Toplumda ayrışma riski ortadan kaldırılmalı, kardeşlik bağıyla bu ülkenin tüm kesimleri ortak akıl çerçevesinde bir yol haritası belirlemelidir.

Ülkemizin çalkantılı siyasi tarihinde, darbelerden ve muhtıralardan en fazla etkilenenler biz emekçiler olduk.
Darbelerde en büyük hak kayıplarını yaşayan da yine emekçilerdi.

Emekçiler, darbelerin en büyük düşmanı; demokrasinin en büyük dostudur.
Tam demokrasinin sağlandığı ortamlar, işçi hak ve özgürlüklerinin yaşama alanıdır.

Savaşların olduğu yerde insan haklarından söz edilemez.
Gazze’de süren insanlık dışı saldırılara karşı sessiz kalmayacağız.
Kadınların, çocukların, sivillerin katledildiği bu vahşete karşı “Dur!” diyoruz.
Biz emekçiler, savaşın değil barışın tarafındayız.
Savaş değil barış, yıkım değil dayanışma, ölüm değil yaşam istiyoruz.

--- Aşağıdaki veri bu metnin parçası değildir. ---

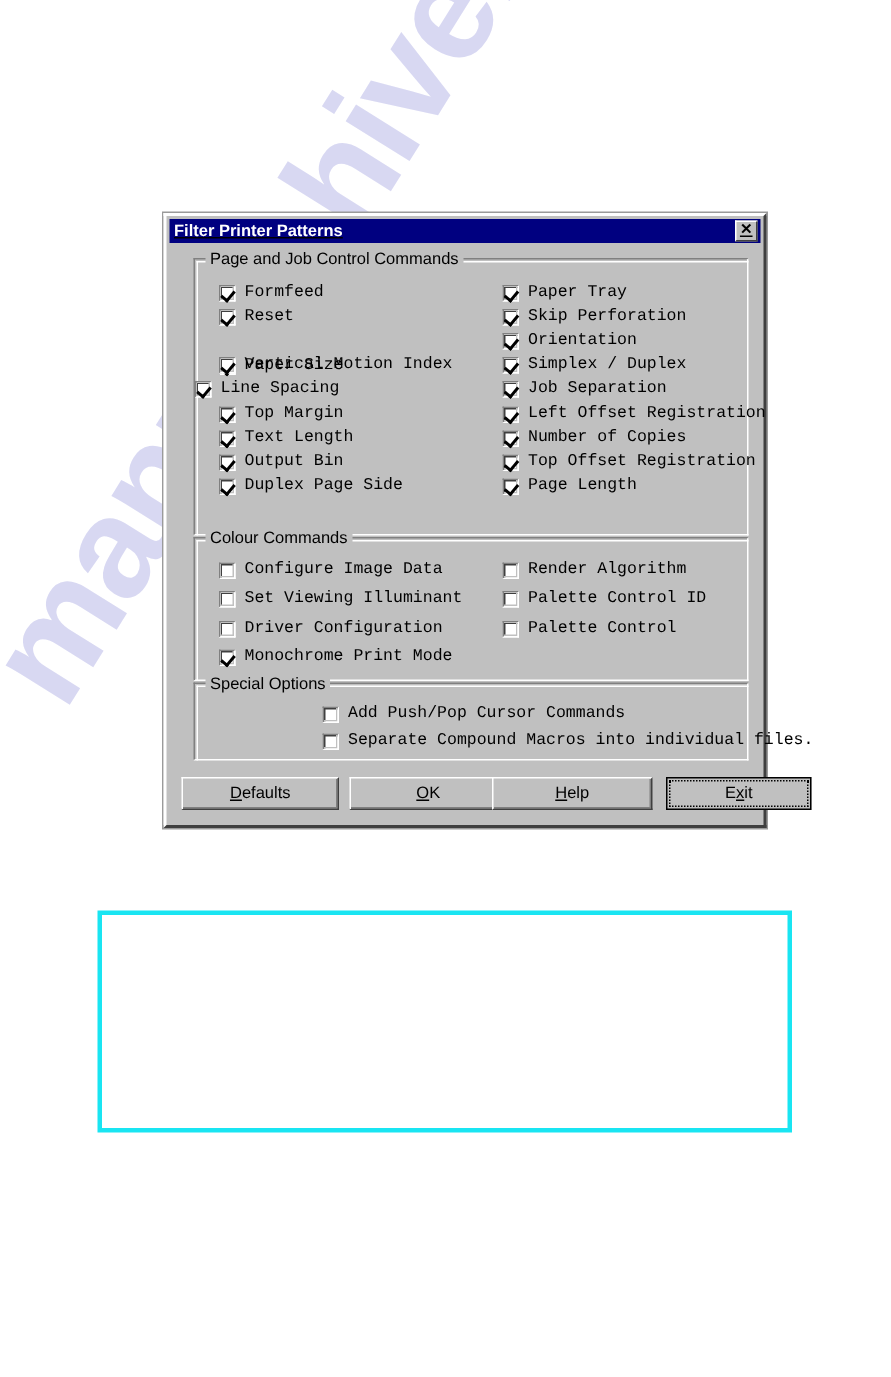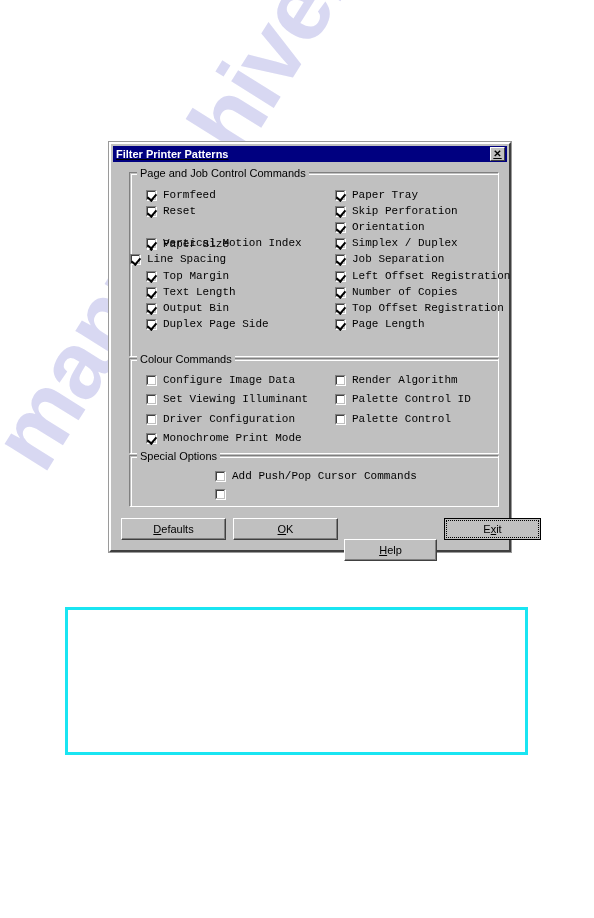"Separate Compound Macros into individual" span.cb-label { html: none -> <span>Separate Compound Macros into individual files.</span> }
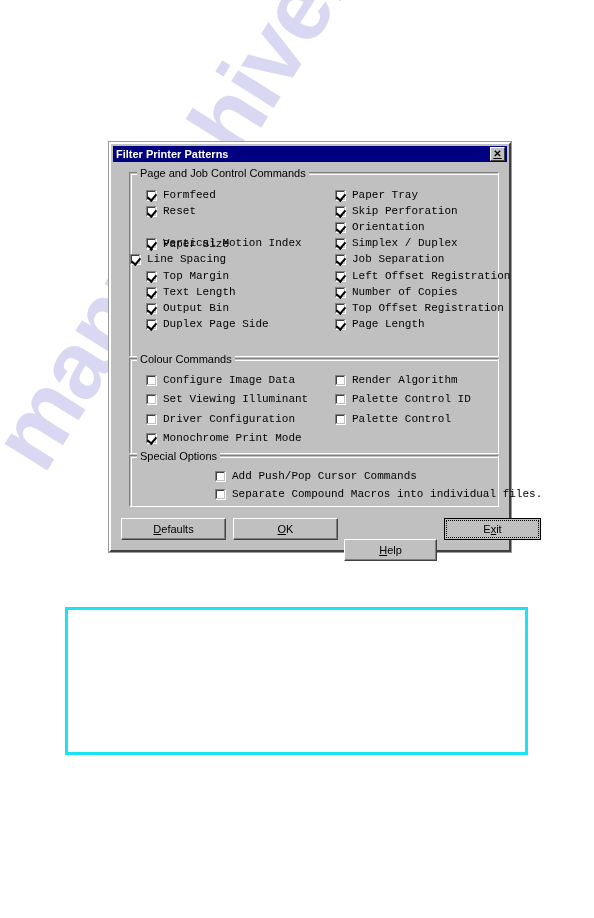"Help" #btn-help { left: 233px -> 217px; margin-top: 21px -> none; width: 93px -> 107px }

Hukukun üstünlüğü ilkesi, biz emekçilerin sürdürdüğü mücadelenin temelidir.
TÜRK-İŞ olarak bu ilkeye hep sahip çıktık.
Tüm işlemlerin hukuk ve demokrasi içinde yürütülmesini savunuyoruz.
Basın özgürlüğü, demokratik yapının güvencesidir.

İktisat politikalarının temelinde insan ve istihdam olmalıdır.
Güvenceli ve insan onuruna yaraşır iş koşulları bir ayrıcalık değil, en temel insan hakkıdır.

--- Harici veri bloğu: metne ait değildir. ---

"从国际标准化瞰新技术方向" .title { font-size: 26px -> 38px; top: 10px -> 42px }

Kadınlar toplumsal yaşamın her alanında yer almalıdır.
Şiddetsiz ve güvenli bir çalışma ortamı sağlanmalı, mobbing ve taciz son bulmalıdır.

Taleplerimiz nettir:

  • Taşeron işçiler kadroya alınmalı, sendika ve toplu sözleşme hakları verilmelidir.

  • Staj ve çıraklık mağdurlarının emeklilik sorunları çözülmelidir.

  • Geçici işçilik uygulamaları sona erdirilmelidir.

  • İş cinayetleri önlenmelidir.

  • Kayıt dışı çalışma sona erdirilmelidir.

  • Kıdem tazminatı tartışmaya açılmamalıdır.

  • Asgari ücret aile temelli hesaplanmalı, geçim düzeyine uygun olmalıdır.

  • Vergi adaletsizliği giderilmelidir.

  • 696 sayılı KHK ile kadroya geçen işçilerin sorunları çözülmelidir.

  • Kamu toplu iş sözleşmeleri emekçilerin taleplerini dikkate almalıdır.

  • Engelliler için yasal ve fiili düzenlemeler yapılmalıdır.

  • Genç işsizliğe çözüm bulunmalı, nitelikli eğitim ve istihdam sağlanmalıdır.

  • Doğal alanlar ranta kurban edilmemeli, tarım alanları korunmalıdır.

TÜRK-İŞ olarak sesleniyoruz:
Artık bu gidişe hep birlikte “DUR” diyoruz.
Biz; sosyal adalet, eşitlik ve refah istiyoruz.
Tüm çalışanlar için insan onuruna yaraşır yaşam koşulları ve sendikal haklar istiyoruz.